Female journalists have devoted miles of column inches to gleefully slagging the venture as a vanity project: “Why is it called Goop?” asked Elizabeth Renzetti in the Globe and Mail just after it launched. “Perhaps ‘Any Old Load of Rubbish’ and ‘Learn From Me, Ungrateful Peasant’ were both taken.”

Paltrow has emerged as a Marie Antoinette-style figure, a relic from the old regime who’s tone-deaf to the new. (For a website whose motto is “nourish the inner aspect,” there’s a lot of focus on “outer stuff.”) Her attempts to bond with the lumpenproletariat can read like satire. She describes a US$1,850 Hermès watch: “The ultimate anti-credit crunch present,” adding wistfully, “. . . but a girl can dream.” Buying a Chanel minidress is justified as a future heirloom: “This is the dress you save up for and pass down to your daughter because it never goes out of style.” Some of her London hotel recommendations, such as Blakes, where rooms run $600 a night, “are on the pricey side,” she admits, but she’s working on it: “My Goop girls are doing some research into some more affordable places.”

Unlike Martha and Oprah, Paltrow lacks the common touch. Even more grievously, she underestimates her audience’s intelligence. Etalk host Elaine Lui responded to Paltrow’s lineup of safe classics on her reading list, among them Jane Eyre, The Sun Also Rises, and Anna Karenina, with contempt on her blog Laineygossip.com: “It looks like a copy of Mr. Walter’s recommended reading guide from 10th grade.”

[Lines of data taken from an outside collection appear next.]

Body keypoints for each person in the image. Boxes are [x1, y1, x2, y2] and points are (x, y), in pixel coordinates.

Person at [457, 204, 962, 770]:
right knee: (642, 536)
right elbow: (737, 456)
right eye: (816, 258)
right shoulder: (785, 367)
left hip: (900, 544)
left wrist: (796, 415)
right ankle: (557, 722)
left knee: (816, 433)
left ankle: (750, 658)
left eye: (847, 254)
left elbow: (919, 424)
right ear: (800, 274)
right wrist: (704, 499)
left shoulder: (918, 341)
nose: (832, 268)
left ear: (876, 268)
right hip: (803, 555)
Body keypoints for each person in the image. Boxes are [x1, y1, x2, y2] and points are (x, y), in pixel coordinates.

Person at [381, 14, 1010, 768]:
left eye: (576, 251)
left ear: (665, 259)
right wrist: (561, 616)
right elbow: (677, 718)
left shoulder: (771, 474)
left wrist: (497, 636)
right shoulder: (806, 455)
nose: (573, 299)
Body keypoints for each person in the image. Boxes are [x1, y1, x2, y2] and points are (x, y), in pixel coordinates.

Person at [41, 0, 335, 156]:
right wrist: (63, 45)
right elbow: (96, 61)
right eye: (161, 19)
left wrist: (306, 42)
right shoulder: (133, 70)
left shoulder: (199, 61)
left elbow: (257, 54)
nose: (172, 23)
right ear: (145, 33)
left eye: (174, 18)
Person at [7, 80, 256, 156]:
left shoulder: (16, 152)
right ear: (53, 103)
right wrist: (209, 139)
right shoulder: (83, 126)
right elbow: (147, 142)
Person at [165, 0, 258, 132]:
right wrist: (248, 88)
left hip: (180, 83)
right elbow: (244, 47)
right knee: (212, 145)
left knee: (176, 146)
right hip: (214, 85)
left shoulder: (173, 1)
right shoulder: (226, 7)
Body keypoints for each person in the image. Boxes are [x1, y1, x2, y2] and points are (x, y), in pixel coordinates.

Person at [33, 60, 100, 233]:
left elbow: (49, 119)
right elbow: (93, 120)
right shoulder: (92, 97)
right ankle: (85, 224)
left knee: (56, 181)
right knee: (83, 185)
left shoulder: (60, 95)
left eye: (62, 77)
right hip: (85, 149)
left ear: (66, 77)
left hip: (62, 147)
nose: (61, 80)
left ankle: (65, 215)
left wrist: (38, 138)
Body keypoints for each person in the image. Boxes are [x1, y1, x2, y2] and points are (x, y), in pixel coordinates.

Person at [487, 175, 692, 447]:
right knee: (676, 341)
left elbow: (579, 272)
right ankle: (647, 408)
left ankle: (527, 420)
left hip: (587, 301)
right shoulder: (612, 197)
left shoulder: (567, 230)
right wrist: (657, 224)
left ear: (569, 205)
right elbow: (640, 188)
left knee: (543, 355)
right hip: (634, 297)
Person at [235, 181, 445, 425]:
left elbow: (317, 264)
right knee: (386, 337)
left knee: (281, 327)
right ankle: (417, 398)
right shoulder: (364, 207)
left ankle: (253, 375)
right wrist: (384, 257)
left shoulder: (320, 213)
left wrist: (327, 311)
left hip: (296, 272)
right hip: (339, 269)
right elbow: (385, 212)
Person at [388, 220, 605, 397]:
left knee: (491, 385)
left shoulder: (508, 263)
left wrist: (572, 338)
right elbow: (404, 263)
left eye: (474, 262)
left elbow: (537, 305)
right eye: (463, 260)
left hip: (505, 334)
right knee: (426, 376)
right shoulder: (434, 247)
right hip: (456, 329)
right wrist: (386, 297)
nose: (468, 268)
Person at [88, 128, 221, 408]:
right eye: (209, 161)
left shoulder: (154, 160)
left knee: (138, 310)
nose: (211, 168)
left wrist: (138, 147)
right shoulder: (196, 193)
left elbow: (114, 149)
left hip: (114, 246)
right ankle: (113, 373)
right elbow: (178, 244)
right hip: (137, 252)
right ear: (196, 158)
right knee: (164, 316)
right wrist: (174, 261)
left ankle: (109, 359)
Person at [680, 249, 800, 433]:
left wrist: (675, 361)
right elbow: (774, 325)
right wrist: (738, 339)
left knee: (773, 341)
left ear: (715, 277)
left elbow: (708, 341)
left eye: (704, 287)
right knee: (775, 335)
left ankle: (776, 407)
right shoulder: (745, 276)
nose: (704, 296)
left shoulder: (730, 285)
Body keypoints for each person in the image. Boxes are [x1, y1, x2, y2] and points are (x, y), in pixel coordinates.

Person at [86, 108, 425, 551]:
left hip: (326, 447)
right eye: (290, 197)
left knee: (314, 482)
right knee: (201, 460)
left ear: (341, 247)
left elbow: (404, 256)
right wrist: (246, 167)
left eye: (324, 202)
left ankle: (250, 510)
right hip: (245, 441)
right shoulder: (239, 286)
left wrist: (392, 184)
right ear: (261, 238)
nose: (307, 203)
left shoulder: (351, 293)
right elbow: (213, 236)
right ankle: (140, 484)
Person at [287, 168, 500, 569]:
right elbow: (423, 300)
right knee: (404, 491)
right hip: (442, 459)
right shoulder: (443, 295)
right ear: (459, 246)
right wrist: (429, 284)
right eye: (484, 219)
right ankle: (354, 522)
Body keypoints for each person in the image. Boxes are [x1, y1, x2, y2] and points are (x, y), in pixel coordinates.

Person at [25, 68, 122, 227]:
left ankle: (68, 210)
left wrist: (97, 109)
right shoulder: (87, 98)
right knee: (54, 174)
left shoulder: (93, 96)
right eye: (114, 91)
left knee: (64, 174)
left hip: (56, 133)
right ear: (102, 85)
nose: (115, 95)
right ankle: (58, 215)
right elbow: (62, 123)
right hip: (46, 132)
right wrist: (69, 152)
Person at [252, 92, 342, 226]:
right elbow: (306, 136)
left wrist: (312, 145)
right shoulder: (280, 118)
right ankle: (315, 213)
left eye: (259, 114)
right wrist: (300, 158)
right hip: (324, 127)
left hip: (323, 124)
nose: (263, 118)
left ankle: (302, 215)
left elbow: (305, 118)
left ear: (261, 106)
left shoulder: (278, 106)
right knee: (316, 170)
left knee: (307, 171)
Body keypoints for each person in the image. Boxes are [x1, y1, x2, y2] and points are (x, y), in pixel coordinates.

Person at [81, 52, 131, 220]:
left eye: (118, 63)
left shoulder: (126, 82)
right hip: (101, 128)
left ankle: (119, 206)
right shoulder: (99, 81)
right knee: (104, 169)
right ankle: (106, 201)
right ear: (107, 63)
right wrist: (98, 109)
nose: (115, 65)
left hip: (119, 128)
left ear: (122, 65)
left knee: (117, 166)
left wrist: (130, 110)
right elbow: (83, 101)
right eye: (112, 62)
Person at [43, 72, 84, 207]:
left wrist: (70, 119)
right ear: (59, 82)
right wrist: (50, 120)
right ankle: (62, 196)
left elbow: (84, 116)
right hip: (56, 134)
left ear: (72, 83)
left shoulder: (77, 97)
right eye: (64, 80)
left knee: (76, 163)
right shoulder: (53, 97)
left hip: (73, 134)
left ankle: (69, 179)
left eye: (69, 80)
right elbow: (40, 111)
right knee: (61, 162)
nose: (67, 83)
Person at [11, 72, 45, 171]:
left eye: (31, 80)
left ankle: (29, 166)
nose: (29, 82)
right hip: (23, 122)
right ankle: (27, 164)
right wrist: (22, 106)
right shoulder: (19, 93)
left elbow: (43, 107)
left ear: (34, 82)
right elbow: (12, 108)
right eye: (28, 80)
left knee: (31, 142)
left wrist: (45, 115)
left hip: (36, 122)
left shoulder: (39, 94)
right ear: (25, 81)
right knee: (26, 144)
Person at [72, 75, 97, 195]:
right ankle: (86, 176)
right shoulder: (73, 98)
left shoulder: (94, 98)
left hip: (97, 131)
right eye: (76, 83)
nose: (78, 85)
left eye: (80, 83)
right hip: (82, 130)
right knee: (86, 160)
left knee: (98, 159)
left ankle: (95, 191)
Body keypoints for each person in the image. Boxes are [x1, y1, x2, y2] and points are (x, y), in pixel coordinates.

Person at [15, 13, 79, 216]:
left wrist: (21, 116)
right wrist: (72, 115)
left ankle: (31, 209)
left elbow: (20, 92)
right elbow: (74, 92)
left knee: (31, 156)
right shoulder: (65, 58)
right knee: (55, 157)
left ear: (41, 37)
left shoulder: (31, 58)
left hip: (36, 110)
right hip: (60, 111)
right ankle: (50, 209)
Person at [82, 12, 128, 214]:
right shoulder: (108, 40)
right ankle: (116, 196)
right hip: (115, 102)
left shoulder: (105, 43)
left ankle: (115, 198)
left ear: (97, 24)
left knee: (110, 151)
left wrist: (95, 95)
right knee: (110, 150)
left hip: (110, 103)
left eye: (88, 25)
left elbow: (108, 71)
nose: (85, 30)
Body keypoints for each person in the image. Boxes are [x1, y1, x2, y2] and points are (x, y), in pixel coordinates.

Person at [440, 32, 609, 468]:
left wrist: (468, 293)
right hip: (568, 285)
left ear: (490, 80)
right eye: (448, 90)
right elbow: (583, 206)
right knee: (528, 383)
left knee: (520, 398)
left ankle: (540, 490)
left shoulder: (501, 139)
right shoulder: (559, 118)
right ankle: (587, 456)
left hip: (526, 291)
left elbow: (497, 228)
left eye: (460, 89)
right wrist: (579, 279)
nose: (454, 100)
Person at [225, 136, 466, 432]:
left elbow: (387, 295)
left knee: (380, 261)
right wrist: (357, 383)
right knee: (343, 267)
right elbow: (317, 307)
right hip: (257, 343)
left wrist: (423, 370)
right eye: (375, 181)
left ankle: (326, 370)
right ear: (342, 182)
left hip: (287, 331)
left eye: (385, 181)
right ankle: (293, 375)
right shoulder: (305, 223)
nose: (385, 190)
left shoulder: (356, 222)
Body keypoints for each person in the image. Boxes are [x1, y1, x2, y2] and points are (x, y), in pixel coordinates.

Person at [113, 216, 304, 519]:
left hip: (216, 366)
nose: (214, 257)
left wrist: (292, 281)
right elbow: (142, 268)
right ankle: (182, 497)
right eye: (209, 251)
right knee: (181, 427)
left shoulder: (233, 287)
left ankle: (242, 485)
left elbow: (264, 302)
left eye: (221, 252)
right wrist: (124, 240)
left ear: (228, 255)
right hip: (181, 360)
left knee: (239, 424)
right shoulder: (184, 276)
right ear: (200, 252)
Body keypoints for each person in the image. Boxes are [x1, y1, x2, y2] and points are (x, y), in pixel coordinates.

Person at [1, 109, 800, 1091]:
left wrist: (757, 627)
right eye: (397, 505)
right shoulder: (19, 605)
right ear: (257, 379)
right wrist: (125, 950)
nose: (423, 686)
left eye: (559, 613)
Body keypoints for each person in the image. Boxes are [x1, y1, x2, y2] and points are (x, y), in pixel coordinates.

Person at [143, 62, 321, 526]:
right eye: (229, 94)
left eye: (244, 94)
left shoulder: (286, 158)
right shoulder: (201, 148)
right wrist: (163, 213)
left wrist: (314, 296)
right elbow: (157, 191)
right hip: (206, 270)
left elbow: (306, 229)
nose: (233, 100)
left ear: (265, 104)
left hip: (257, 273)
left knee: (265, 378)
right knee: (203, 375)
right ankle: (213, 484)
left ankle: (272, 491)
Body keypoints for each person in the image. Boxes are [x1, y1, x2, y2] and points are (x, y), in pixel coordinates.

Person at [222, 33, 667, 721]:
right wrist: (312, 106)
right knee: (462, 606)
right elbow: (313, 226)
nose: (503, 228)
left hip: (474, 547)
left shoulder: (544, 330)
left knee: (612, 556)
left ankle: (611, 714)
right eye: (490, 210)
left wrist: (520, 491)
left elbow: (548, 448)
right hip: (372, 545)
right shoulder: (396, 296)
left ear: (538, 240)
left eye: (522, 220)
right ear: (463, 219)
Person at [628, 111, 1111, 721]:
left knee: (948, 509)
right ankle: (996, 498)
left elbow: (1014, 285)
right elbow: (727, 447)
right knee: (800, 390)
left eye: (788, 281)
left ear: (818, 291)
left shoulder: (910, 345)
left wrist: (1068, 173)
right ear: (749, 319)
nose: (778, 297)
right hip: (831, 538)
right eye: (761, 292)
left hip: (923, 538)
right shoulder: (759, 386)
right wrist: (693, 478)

Levy “unsubscribed” to Goop last week after scrolling through Paltrow’s book picks. “I didn’t find anything wrong with it,” she says diplomatically. “I’m trying to pare down my email inbox.” Still, she expresses concern for Goop’s viability. “To take on a brand that’s attached to one person is a little precarious at this point in time, especially if you’re a person who wants to have your privacy,” she says. She believes the appetite for celebrity picks has limits: “There’s no one celebrity that I can name that I would want to follow for everything,” she says. The massive success of DailyCandy.com, sold in 2003 for US$3 million, then flipped in 2008 for US$125 million to Comcast, she says, stemmed from its focus on what was being recommended, not who was doing the recommending. The Obama presidency has furthered this shift. “It’s not the ‘All about me show’ ” anymore, she says. “Bush was ‘All about me.’ ”

In response to her critics, Paltrow expresses sympathy: “People get a hit of energy when they are negative and it is very detrimental for them,” she told USA Today. “They do not understand why they do not have a happy life. That kind of stuff is just noise to me. I feel sorry for them.” As for everyone else, let them read Goop. M

UPDATE: Paltrow’s latest missive, issued January 29, ties nicely with her upcoming cookbook, My Father’s Daughter, which celebrates the importance of family dining. Her family dinner menu that’s “great for a Sunday” is (almost literally) stunning in its simplicity. With not a whit of apparent irony, Paltrow explains how placing butter, garlic and Parmesan cheese on a baguette and placing it in the oven will yield “garlic bread.” Culinary purists will be surprised that a foodie like Gwyneth endorses the use of a garlic press, though possibly she’s just trying to make life a little easier for the masses. Fortunately, she does regain some cred with her recommendation of Maldon salt atop frozen peas.